= Veronica Galvan =

Biologist and Scholar on Aging

Veronica Galvan is a professor and the Donald W. Reynolds Endowed Chair of Aging Research in the Department of Biochemistry and Molecular Biology at the University of Oklahoma Health Sciences Center. Since December 2022, she has served as director of the Oklahoma Nathan Shock Center on Aging. She also serves as co-director of the Center for Geroscience and Healthy Brain Aging at the University of Oklahoma Health Sciences Center.

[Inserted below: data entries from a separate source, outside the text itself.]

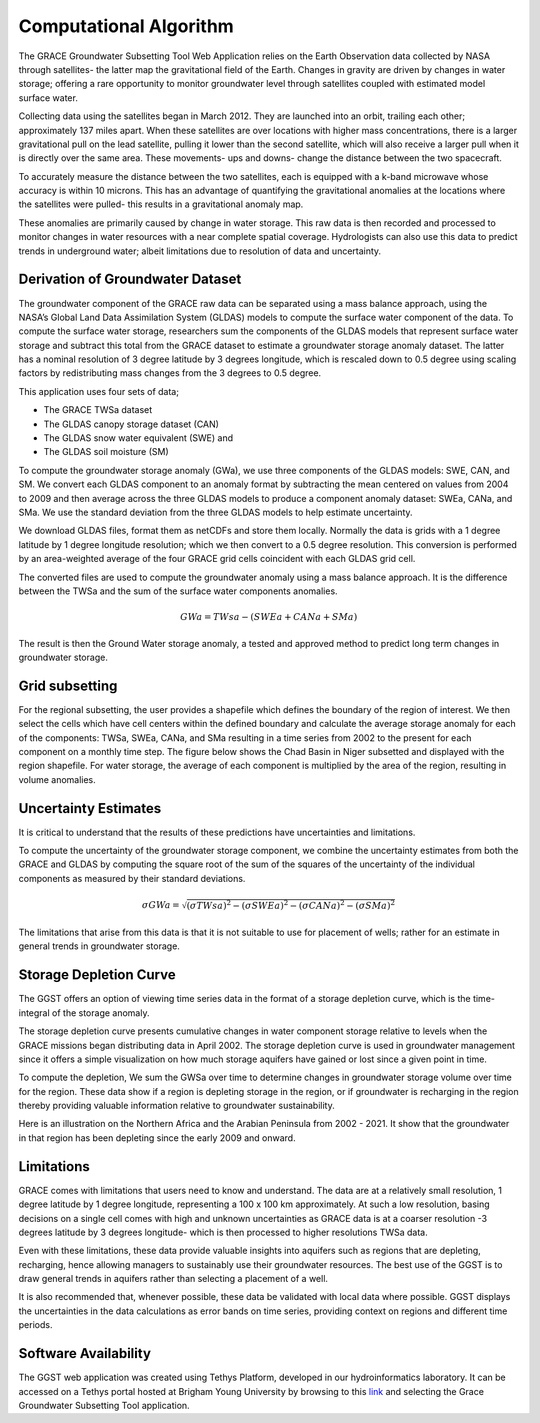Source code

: .. raw:: html
   :file: translate.html

**Computational Algorithm**
=======================
The GRACE Groundwater Subsetting Tool Web Application relies on the Earth Observation data collected by NASA through satellites- the latter map the gravitational field of the Earth. Changes in gravity are driven by changes in water storage; offering a rare opportunity to monitor groundwater level through satellites coupled with estimated model surface water.

Collecting data using the satellites began in March 2012. They are launched into an orbit, trailing each other; approximately 137 miles apart. When these satellites are over locations with higher mass concentrations, there is a larger gravitational pull on the lead satellite, pulling it lower than the second satellite, which will also receive a larger pull when it is directly over the same area. These movements- ups and downs- change the distance between the two spacecraft. 

To accurately measure the distance between the two satellites, each is equipped with a k-band microwave whose accuracy is within 10 microns. This has an advantage of quantifying the gravitational anomalies at the locations where the satellites were pulled- this results in a gravitational anomaly map. 

These anomalies are primarily caused by change in water storage. This raw data is then recorded and processed to monitor changes in water resources with a near complete spatial coverage. Hydrologists can also use this data to predict trends in underground water; albeit limitations due to resolution of data and uncertainty.


**Derivation of Groundwater Dataset**
---------------------------------
The groundwater component of the GRACE raw data can be separated using a mass balance approach, using the NASA’s Global Land Data Assimilation System (GLDAS) models to compute the surface water component of the data.  To compute the surface water storage, researchers sum the components of the GLDAS models that represent surface water storage and subtract this total from the GRACE  dataset to estimate a groundwater storage anomaly dataset. The latter has a nominal resolution of 3 degree latitude by 3 degrees longitude, which is rescaled down to 0.5 degree using scaling factors by redistributing mass changes from the 3 degrees to 0.5 degree.

This application uses four sets of data;

* The GRACE TWSa dataset
* The GLDAS canopy storage dataset (CAN)
* The GLDAS snow water equivalent (SWE) and
* The GLDAS soil moisture (SM)
To compute the groundwater storage anomaly (GWa), we use three components of the GLDAS models: SWE, CAN, and SM. We convert each GLDAS component to an anomaly format by subtracting the mean centered on values from 2004 to 2009 and then average across the three GLDAS models to produce a component anomaly dataset: SWEa, CANa, and SMa. We use the standard deviation from the three GLDAS models to help estimate uncertainty. 

We download GLDAS files, format them as netCDFs and store them locally. Normally the data is grids with a 1 degree latitude by 1 degree longitude resolution; which we then convert to a 0.5 degree resolution. This conversion is performed by an area-weighted average of the four GRACE grid cells coincident with each GLDAS grid cell.

The converted files are used to compute the groundwater anomaly using a mass balance approach. It is the difference between the TWSa and the sum of the surface water components anomalies.

.. math::

   GWa =  TWsa - (SWEa+ CANa+ SMa) 

The result is then the Ground Water storage anomaly, a tested and approved method to predict long term changes in groundwater storage. 


**Grid subsetting**
---------------
For the regional subsetting, the user provides a shapefile which defines the boundary of the region of interest. We then select the cells which have cell centers within the defined boundary and calculate the average storage anomaly for each of the components: TWSa, SWEa, CANa, and SMa resulting in a time series from 2002 to the present for each component on a monthly time step. The figure below shows the Chad Basin in Niger subsetted and displayed with the region shapefile. For water storage, the average of each component is multiplied by the area of the region, resulting in volume anomalies.

.. image:: images-algorithm/examplesubsettedregion.png

**Uncertainty Estimates**
----------------------
It is critical to understand that the results of these predictions have uncertainties and limitations. 

To compute the uncertainty of the groundwater storage component, we combine the uncertainty estimates from both the GRACE and GLDAS by computing the square root of the sum of the squares of the uncertainty of the individual components as measured by their standard deviations.

.. math::

   \sigma GWa =  \sqrt {(\sigma TWsa)^2 - (\sigma SWEa)^2 - (\sigma CANa)^2 - (\sigma SMa)^2} 


The limitations that arise from this data is that it is not suitable to use for placement of wells; rather for an estimate in general trends in groundwater storage.



**Storage Depletion Curve**
---------------------------
The GGST offers an option of viewing time series data in the format of a storage depletion curve, which is the time-integral of the storage anomaly.

The storage depletion curve presents cumulative changes in water component storage relative to levels when the GRACE missions began distributing data in April 2002. The storage depletion curve is used in groundwater management since it offers a simple visualization on how much storage aquifers have gained or lost since a given point in time.

To compute the depletion, We sum the GWSa over time to determine changes in groundwater storage volume over time for the region. These data show if a region is depleting storage in the region, or if groundwater is recharging in the region thereby providing valuable information relative to groundwater sustainability.

Here is an illustration on the Northern Africa and the Arabian Peninsula from 2002 - 2021. It show that the groundwater in that region has been depleting since the early 2009 and onward.
 
.. image:: images-algorithm/depletioncurve.png

**Limitations**
---------------
GRACE comes with limitations that users need to know and understand. The data are at a relatively small resolution, 1 degree latitude by 1 degree longitude, representing a 100 x 100 km approximately. At such a low resolution, basing decisions on a single cell comes with high and unknown uncertainties as GRACE data is at a coarser resolution -3 degrees latitude by 3 degrees longitude- which is then processed to higher resolutions TWSa data.

Even with these limitations, these data provide valuable insights into aquifers such as regions that are depleting, recharging, hence allowing managers to sustainably use their groundwater resources. The best use of the GGST is to draw general trends in aquifers rather than selecting a placement of a well.

It is also recommended that, whenever possible, these data be validated with local data where possible. GGST displays the uncertainties in the data calculations as error bands on time series, providing context on regions and different time periods.


**Software Availability**
------------------------
The GGST web application was created using Tethys Platform, developed in our hydroinformatics laboratory. It can be accessed on a Tethys portal hosted at Brigham Young University by browsing to this `link <https://tethys-staging.byu.edu/apps>`_ and selecting the Grace Groundwater Subsetting Tool application.


 
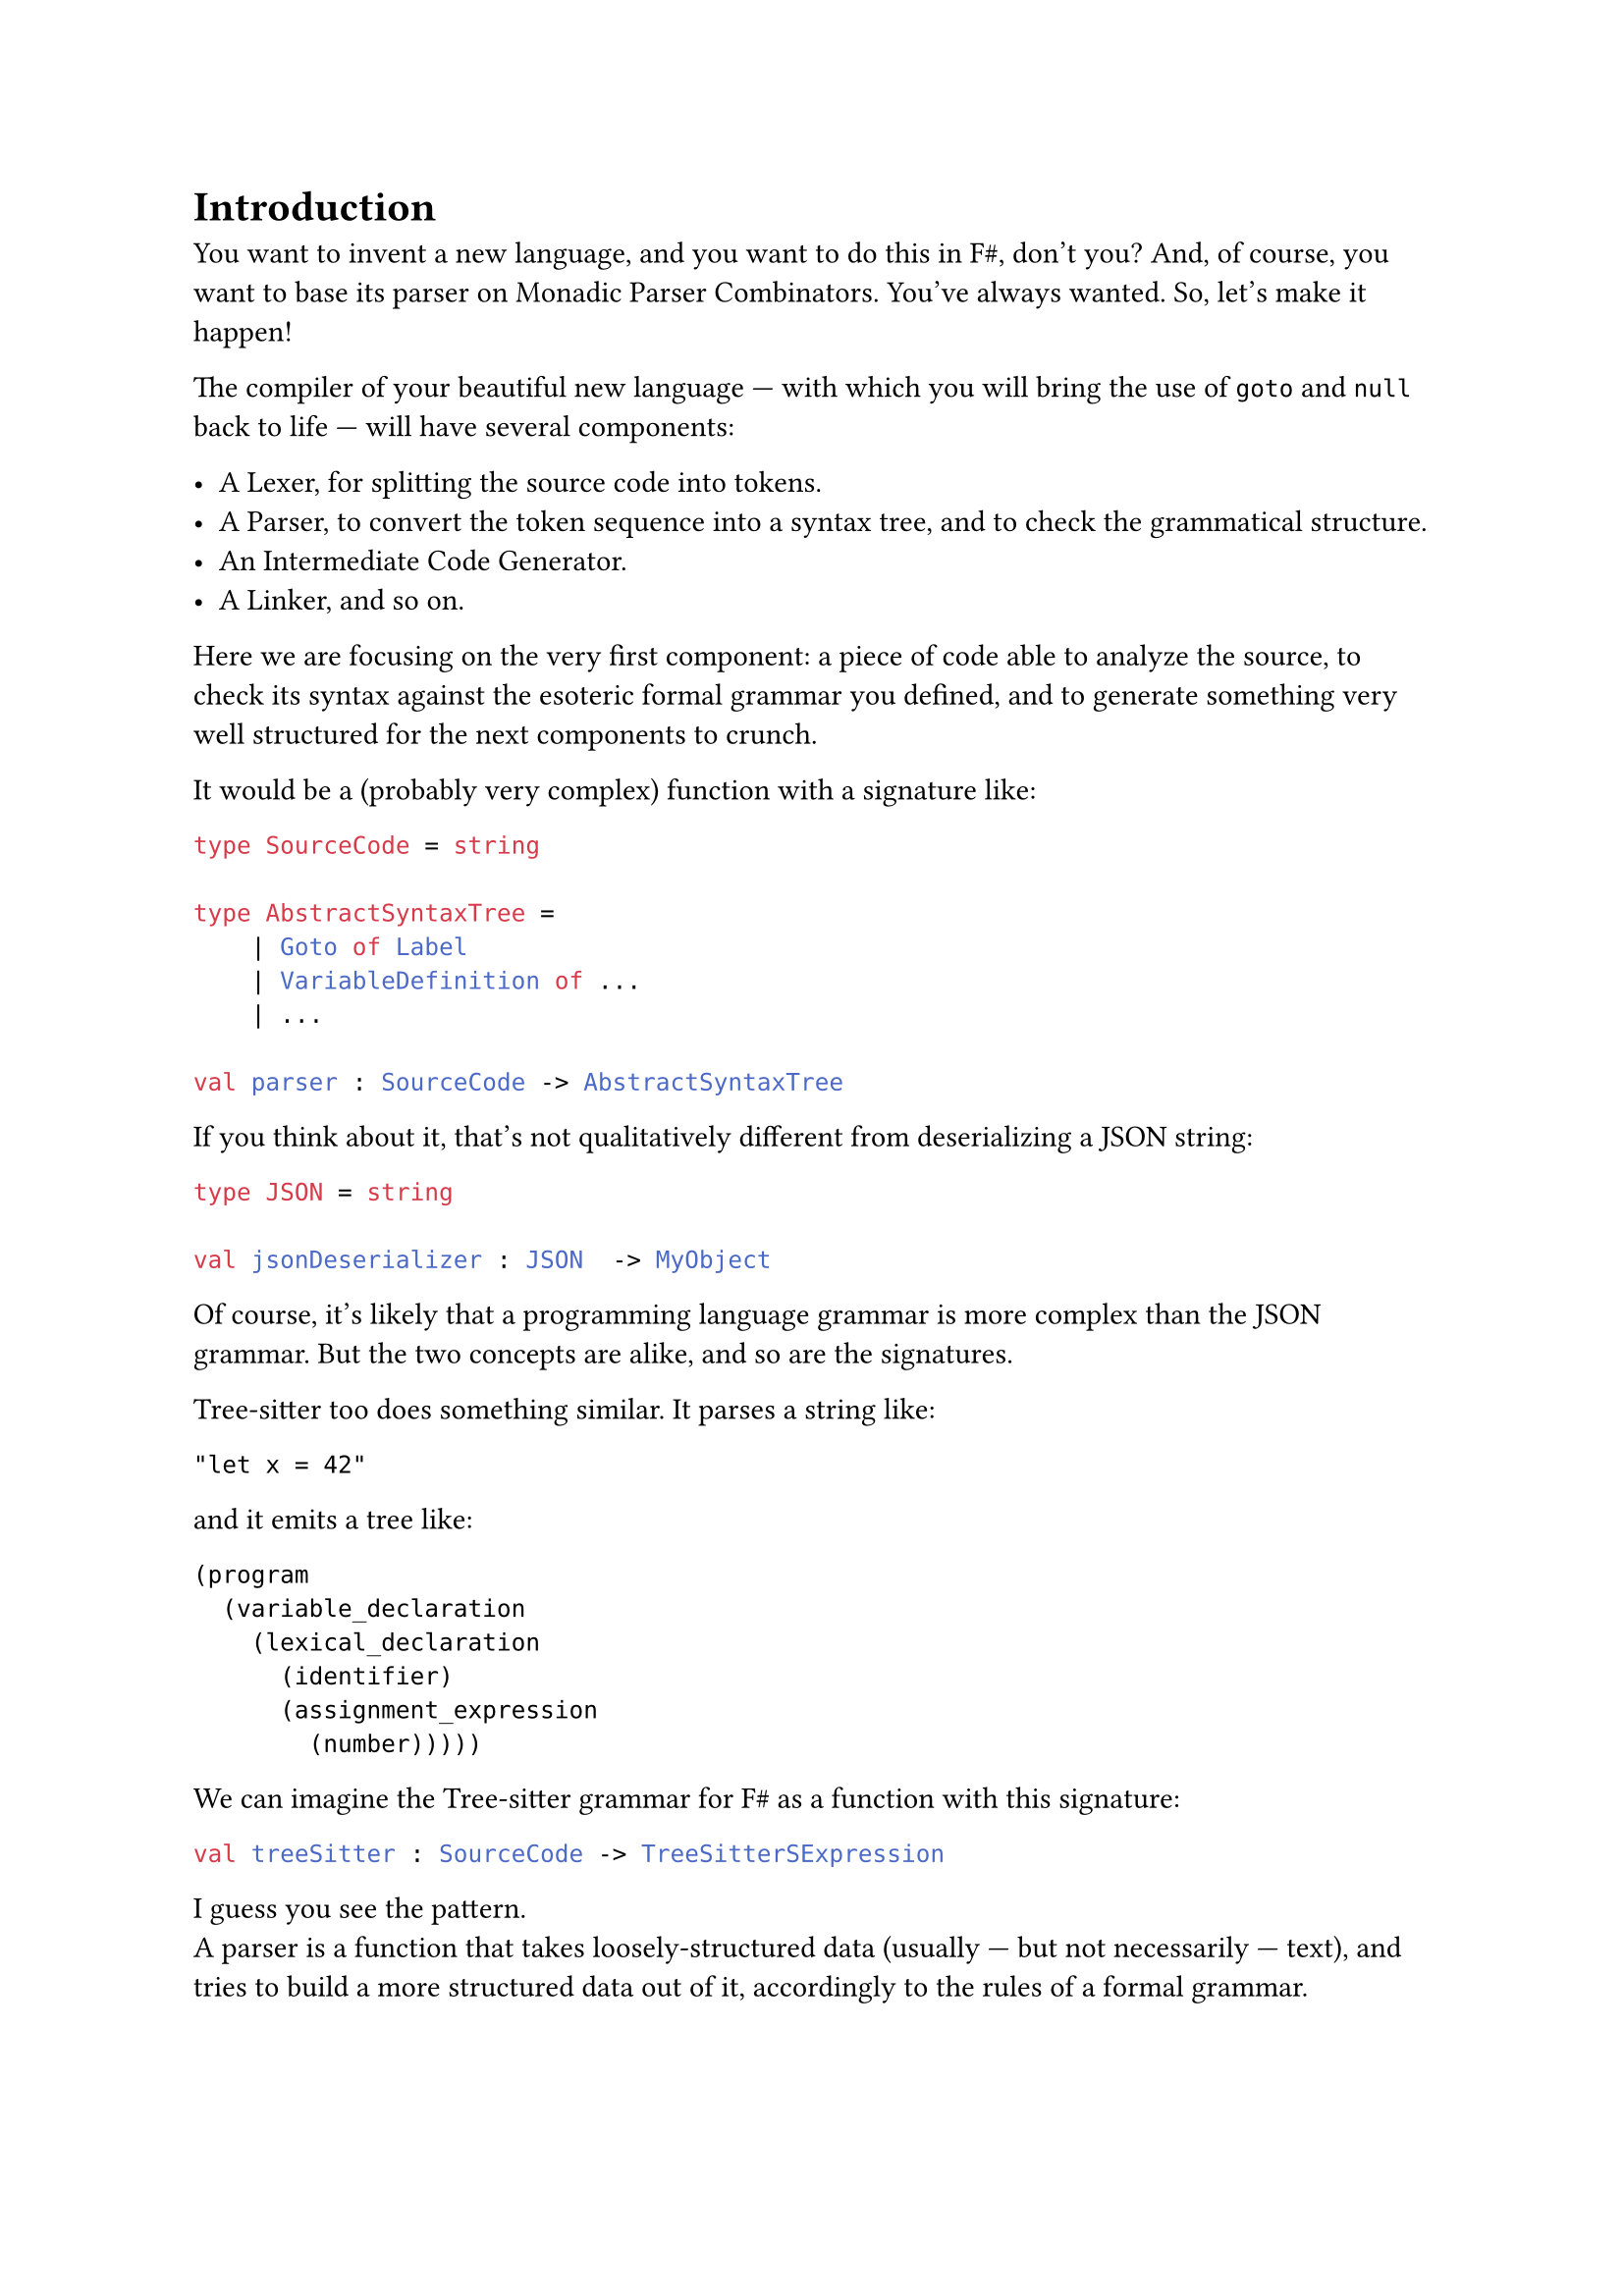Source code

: = Introduction <introduction>

You want to invent a new language, and you want to do this in F\#,
don't you? And, of course, you want to base its parser on Monadic
Parser Combinators. You've always wanted. So, let's make it happen!

The compiler of your beautiful new language --- with which you will
bring the use of `goto` and `null` back to life --- will have several
components:

- A Lexer, for splitting the source code into tokens.
- A Parser, to convert the token sequence into a syntax tree, and to
  check the grammatical structure.
- An Intermediate Code Generator.
- A Linker, and so on.

Here we are focusing on the very first component: a piece of code able
to analyze the source, to check its syntax against the esoteric formal
grammar you defined, and to generate something very well structured for
the next components to crunch.

It would be a (probably very complex) function with a signature like:

```ocaml
type SourceCode = string

type AbstractSyntaxTree =
    | Goto of Label
    | VariableDefinition of ...
    | ...

val parser : SourceCode -> AbstractSyntaxTree
```

If you think about it, that's not qualitatively different from
deserializing a JSON string:

```ocaml
type JSON = string

val jsonDeserializer : JSON  -> MyObject
```

Of course, it's likely that a programming language grammar is more
complex than the JSON grammar. But the two concepts are alike, and so
are the signatures.

#link("https://tree-sitter.github.io/tree-sitter/")[Tree-sitter] too
does something similar. It parses a string like:

```
"let x = 42"
```

and it emits a tree like:

```
(program
  (variable_declaration
    (lexical_declaration
      (identifier)
      (assignment_expression
        (number)))))
```

We can imagine the Tree-sitter grammar for F\# as a function with this
signature:

```ocaml
val treeSitter : SourceCode -> TreeSitterSExpression
```

I guess you see the pattern. \
A parser is a function that takes loosely-structured data (usually ---
but not necessarily --- text), and tries to build a more structured data
out of it, accordingly to the rules of a formal grammar.

== Mr.James, It's Parsers all The Way Down
<mr.james-its-parsers-all-the-way-down>
We say that the input data is loosely-structured because, in fact, it is
not granted to adhere to the rules of the chosen grammar. Indeed, if it
violates them, then we expect the parser to fail and to emit an error,
to help the user identify the syntax errors.

There are multiple approaches to parsing, including the renowned Regular
Expressions. \
Monadic Parser Combinators are a particularly fascinating one: they are
an example of
#link("https://en.wikipedia.org/wiki/Recursive_descent_parser")[Recursive Descent Parsers];.
This means that no matter how complex the parser for a grammar is, it is
defined based on smaller, simpler parsers, and those in turn are defined
based on even smaller and simpler ones, and so on recursively, down to
the trivial parsers. \
You can see the same from the opposite perspective: starting from the
trivial parsers, by #emph[combining] them together and then by combining
their results, recursively, the parser for any arbitrary grammar can be
built.

Now, if writing the trivial parsers is, well, trivial, the only
challenge that's left is to learn how to #emph[combine] parsers. That
is, how Parsers Combinators work.

That's the goal of these pages.

== How we will proceed
<how-we-will-proceed>
There are many similar series online, some specific to F\# --- such as
#link("https://fsharpforfunandprofit.com/series/understanding-parser-combinators/")[The "Understanding Parser Combinators" series]
by Scott Wlaschin --- many others based on Haskell, like the excellent
#link("https://hasura.io/blog/parser-combinators-walkthrough")[Parser Combinators: a Walkthrough, Or: Write you a Parsec for Great Good]
by Antoine Leblanc. \
This post tries to stand out in a few different ways:

- If other attempts to this topic left you scratching your head, this
  series should make things a lot easier. \
  I've done my best to keep the learning curve as smooth as possible.
  Having to pick between being brief and assuming you knew a lot, or
  taking a longer path I went with the latter. I think it's nicer to
  know why stuff works rather than being hit with jargon-heavy
  explanations.

- Many tutorials begin with writing a simple parser --- conventionally,
  the single-character parser. This does not. Instead, we will focus on
  combinators first, postponing the implementation of concrete parsers.
  When I was first introduced to parsers, I was just confused: what on
  earth does it mean to parse a single character returning a character?
  What's the point? Where is this leading me? \
  I hope I can help you skip past that initial disorientation entirely.

- Parser Combinators are the the #emph[leit-motiv] and serve as the
  central theme of this book. Nevertheless, we'll often stray from the
  main path and let our imagination roam, exploring a variety of other
  subjects along the way. You can consider these pages an invitation to
  discover Functors, Applicatives, and Monads.

- We will write code with Test-Driven Development. \
  Isn't it ironic that we developers often lament the absence of tests
  in our daily job projects and yet, when it comes to writing posts,
  tutorials and books, we never address testing at all?

Fine, enough with the introduction. Ready? Treat yourself to a sorbet,
then let's get started.

== Notes
<notes>
I am not a native English speaker: if you spot any typo or weird
sentence, feel free to
#link("https://github.com/arialdomartini/arialdomartini.github.io/")[send me a pull request];.

This book is crafted by people, not AI. Illustrations are original
work by Nanou.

Galvan attended the Center for Advanced Studies in Exact Sciences University, Buenos Aires, Argentina, and received her master's degree in 1994. She then moved to the University of Chicago, where she received her Ph.D. in virology in 1999 under the mentorship of Dr. Bernard Roizman. She then moved to the Buck Institute for Research on Aging, where she completed postdoctoral research in neuroscience under the mentorship of Dr. Dale Bredesen. She joined the faculty of the University of Texas Health Science Center San Antonio in 1999 as an assistant professor, and was promoted to associate professor with tenure in 2016. In 2021 she moved to the University of Oklahoma Health Sciences Center, where she became a full professor.

Galvan is a Fellow of the American Aging Association, the largest scientific society devoted to the study of the biology of aging in the United States of America, and served as its president from 2021 to 2022. Since 2021, she has served as editor in chief of the journal GeroScience.

Galvan's laboratory focuses on the molecular biology of Alzheimer's disease and other tauopathies, with an emphasis on mTOR signaling and rapamycin.